Mirati Therapeutics, long speculated to be a potential acquisition target in the world of Big Pharma, has now sealed a significant deal. Bristol Myers Squibb has stepped up as the buyer, committing to a substantial payment of up to $5.8 billion for the California-based cancer drug developer.
In a strategic move, BMS will acquire the FDA-approved non-small cell lung cancer (NSCLC) drug Krazati, touted as the leading KRAS G12C inhibitor in its class. Beyond the core equity value of $4.8 billion, this deal incorporates an additional component—a non-tradeable contingent value right. This component pledges to award Mirati shareholders an additional $1 billion should the FDA accept an application for the company’s pipeline drug, MRTX1719, designed for NSCLC patients who have undergone no more than two prior lines of therapy within seven years of the deal’s conclusion.
Also Read: Sanofi Considers Acquisition Of Mirati Amid Intensifying KRAS Cancer Drug Battle, Reports Bloomberg
The anticipated timeline for closing this transaction is within the first half of the upcoming year, signaling BMS’ eagerness to diversify its portfolio and strengthen its pipeline. This move is especially crucial for BMS, given its recent challenges in meeting sales expectations, prompting a revision of its 2023 sales projection from a 2% increase to a low-single-digit decline. This change was necessitated by underwhelming performances from its three top-selling drugs—Eliquis, Revlimid, and Opdivo. Moreover, these three key products face the looming threat of losing patent protection in the coming decade.
Prior to the Mirati acquisition, BMS had a strong focus on immuno-oncology within its solid tumor franchise, with limited emphasis on targeted therapies. However, this deal marks a strategic shift as BMS seeks to expand its horizons. They are also awaiting an FDA decision for repotrectinib, prioritized for use in ROS1-positive NSCLC by November 27.
“With multiple targeted oncology assets, including Krazati, Mirati is another important step forward in our efforts to grow our diversified oncology portfolio and further strengthen Bristol Myers Squibb’s pipeline for the latter half of the decade and beyond.”
– Chris Boerner, Ph.D, BMS’ CEO
Krazati, granted FDA accelerated approval in December 2022 for previously treated KRAS G12C-mutant NSCLC, has demonstrated its potential by generating $19.7 million in sales during the first half of 2023, capturing over 40% of new patient starts. Mirati’s ambitious plans include launching a phase 3 trial in the fourth quarter, combining Krazati with Opdivo’s PD-1 rival, Merck & Co.’s Keytruda, targeting newly diagnosed NSCLC cases with high tumor PD-L1 expression levels. Furthermore, an FDA filing for accelerated approval in late-line colorectal cancer is anticipated by the end of 2023.

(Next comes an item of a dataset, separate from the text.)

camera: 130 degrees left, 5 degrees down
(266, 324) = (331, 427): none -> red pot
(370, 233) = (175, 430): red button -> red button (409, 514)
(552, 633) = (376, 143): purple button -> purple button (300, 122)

An investor presentation by BMS regarding the Mirati deal suggests that they don’t intend to alter the Keytruda component in the upcoming Krazati combination study. Instead, they aim to explore the synergistic potential between BMS’ immunotherapies and Mirati’s targeted drugs. Krazati’s unique advantage over Amgen’s competing drug, Lumakras, lies in their distinct profiles regarding liver toxicity, making Krazati a more favorable choice.

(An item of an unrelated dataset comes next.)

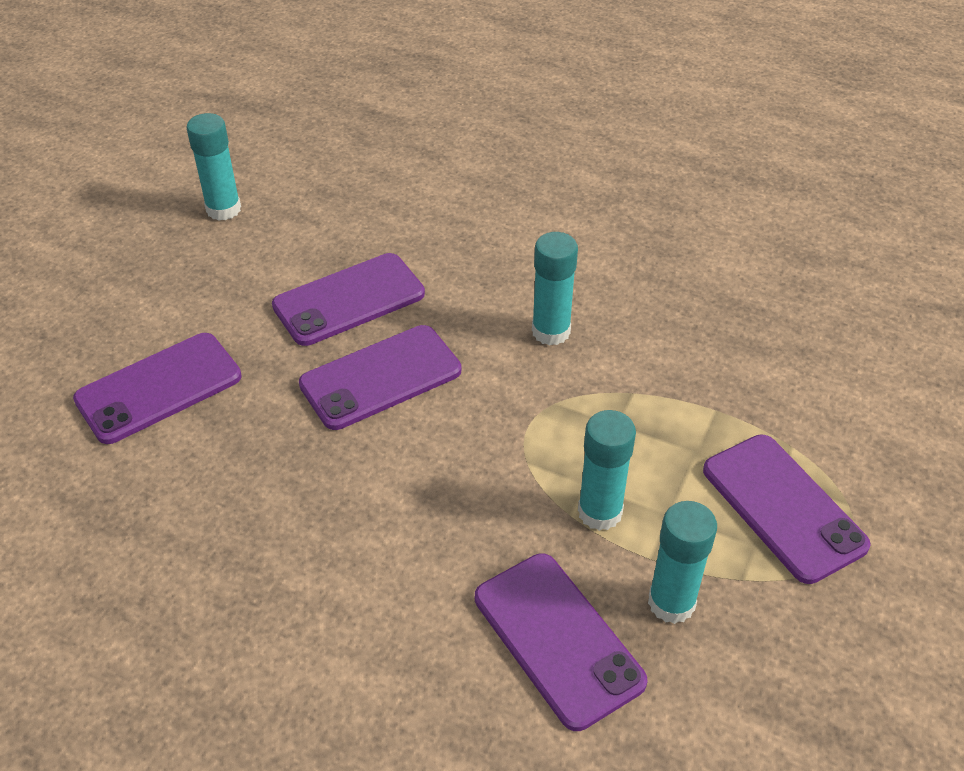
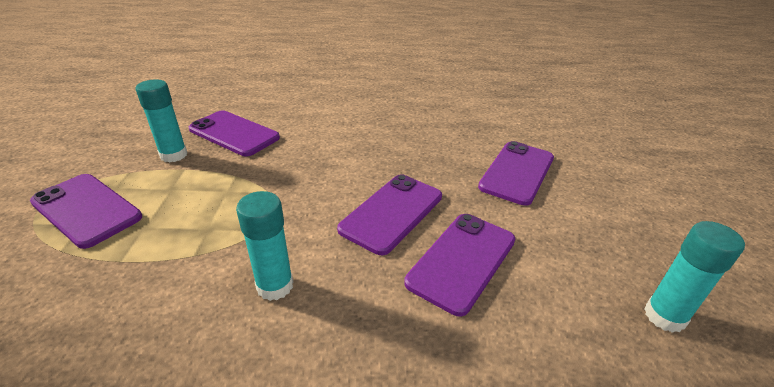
camera: 155 degrees right, 10 degrees down
(600, 512) = (216, 180): turquoise glue stick -> none

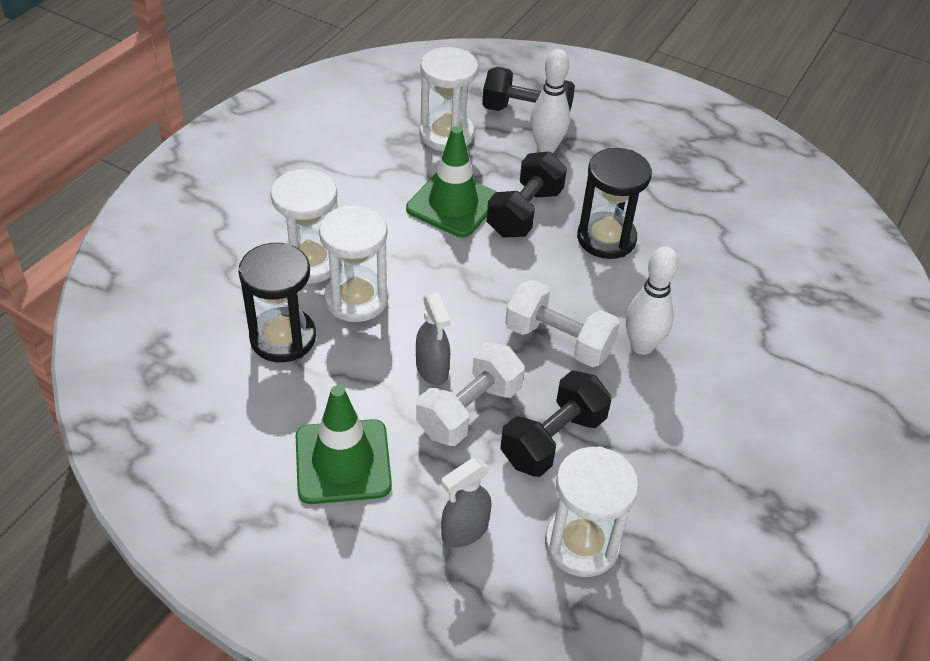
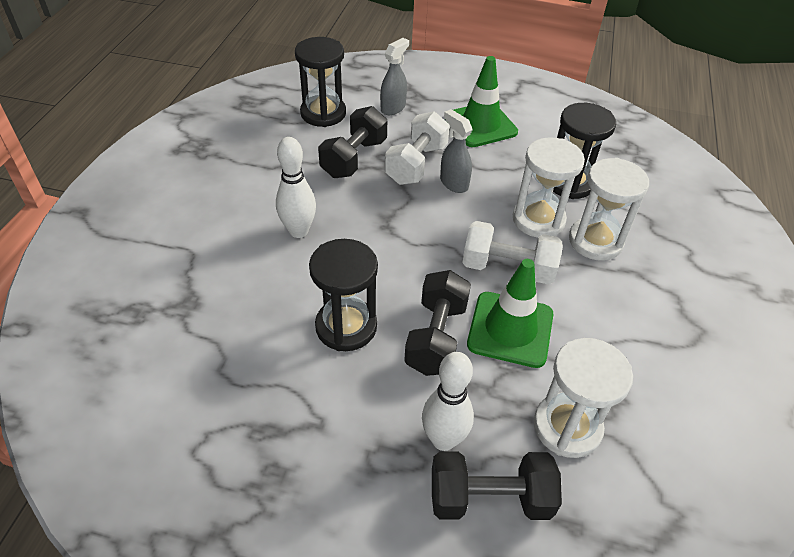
camera: 165 degrees right, 0 degrees up
(558, 340) = (367, 221): white dumbbell -> white dumbbell (508, 268)
(582, 544) = (323, 113): white hourglass -> black hourglass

Both KRAS inhibitors received accelerated approvals, but recent input from FDA-invited external experts raises questions about the reliability of Lumakras’ positive confirmatory trial. Although the FDA doesn’t plan an immediate withdrawal of Lumakras from the market, this unfavorable review could potentially propel Krazati further ahead of Amgen’s first-to-market offering.

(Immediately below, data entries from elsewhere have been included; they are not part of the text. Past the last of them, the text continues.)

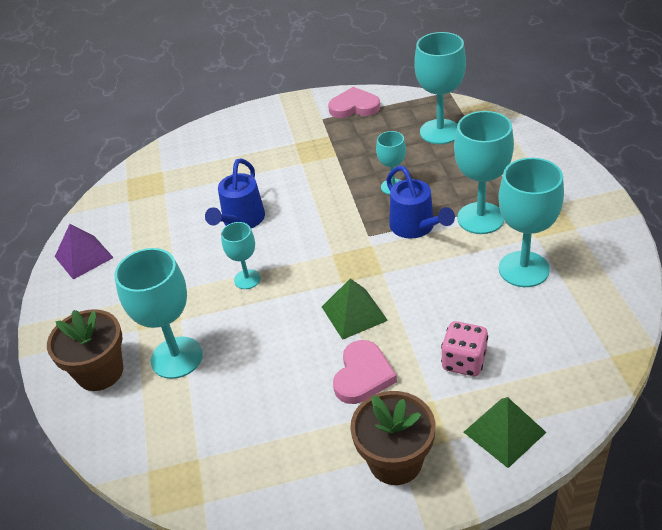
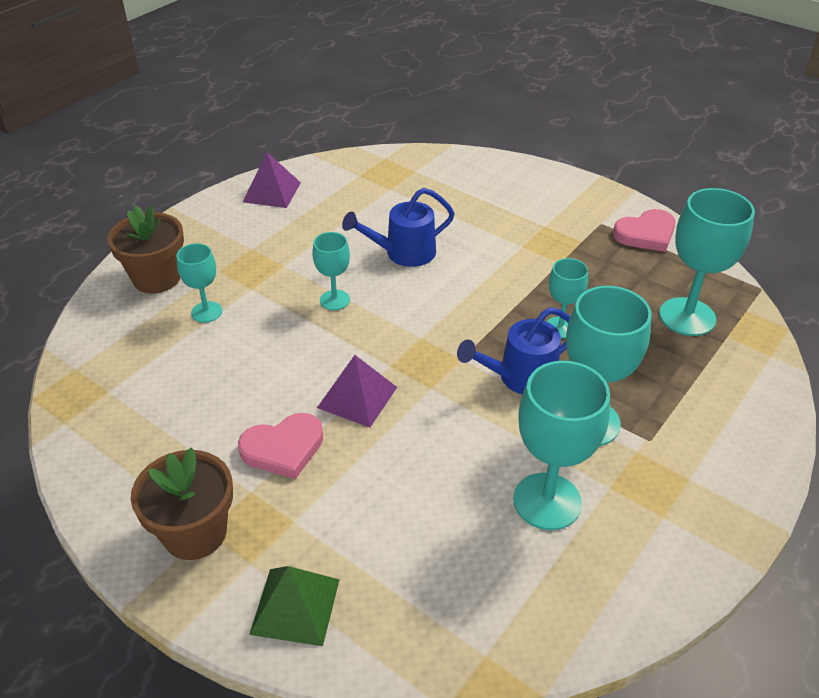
camera: 45 degrees right, 0 degrees up
(176, 357) = (206, 312): turquoise goblet -> turquoise goblet, size x0.56
(354, 107) = (646, 234): pink heart -> pink heart turned 105 degrees clockwise
(354, 313) = (357, 397): green pyramid -> purple pyramid
(416, 227) = (520, 377): blue watering can -> blue watering can turned 45 degrees clockwise
(464, 361) = (365, 519): pink dice -> none

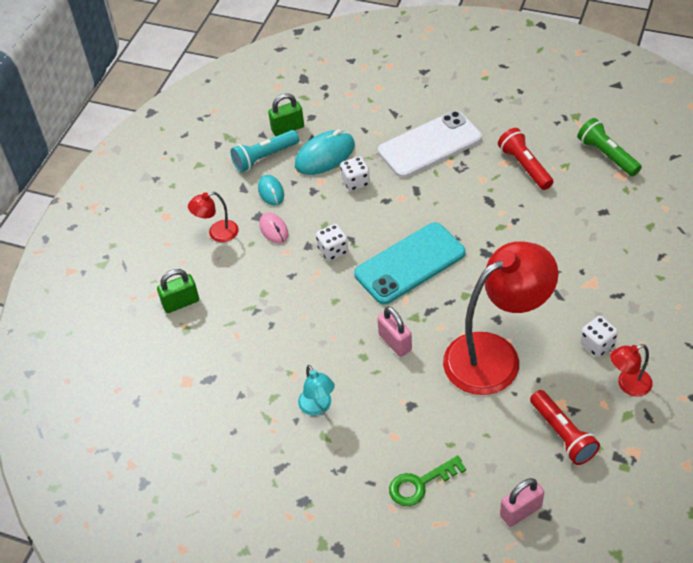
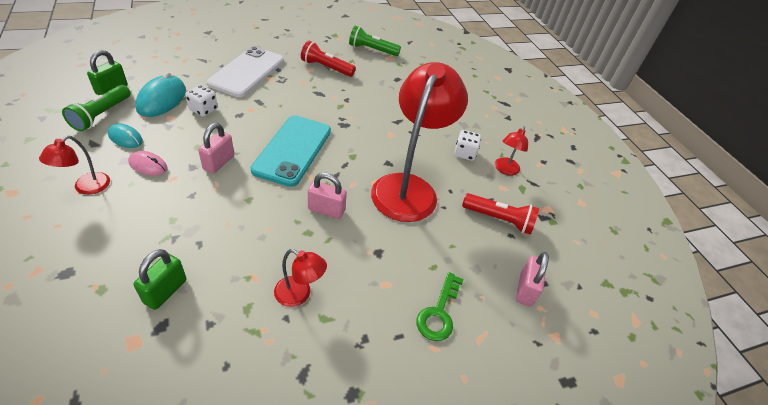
camera: 50 degrees left, 5 degrees down
(181, 303) = (78, 265): green padlock -> green padlock (165, 291)
(264, 157) = (101, 115): turquoise flashlight -> green flashlight
(318, 407) = (299, 295): turquoise lamp -> red lamp
(333, 250) = (219, 162): white dice -> pink padlock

Regarding MRTX1719, an inhibitor targeting PRMT5, it is slated to enter phase 2 testing in the first half of 2024. This innovative drug is designed to combat MATP-deleted tumors, which constitute approximately 10% of all cancers. In this arena, Mirati will face competition from Amgen, which is also in the early stages of developing AMG 193.
Mirati’s name has frequently cropped up in biopharma’s M&A rumors. Just prior to BMS’ announcement, Bloomberg reported that Sanofi had been considering a potential purchase of Mirati. Had Sanofi made an acquisition offer, it would have marked another significant deal that the French pharmaceutical company had missed out on, having previously lost out to Amgen in its bid for Horizon Therapeutics and for Reata Pharmaceuticals to Biogen.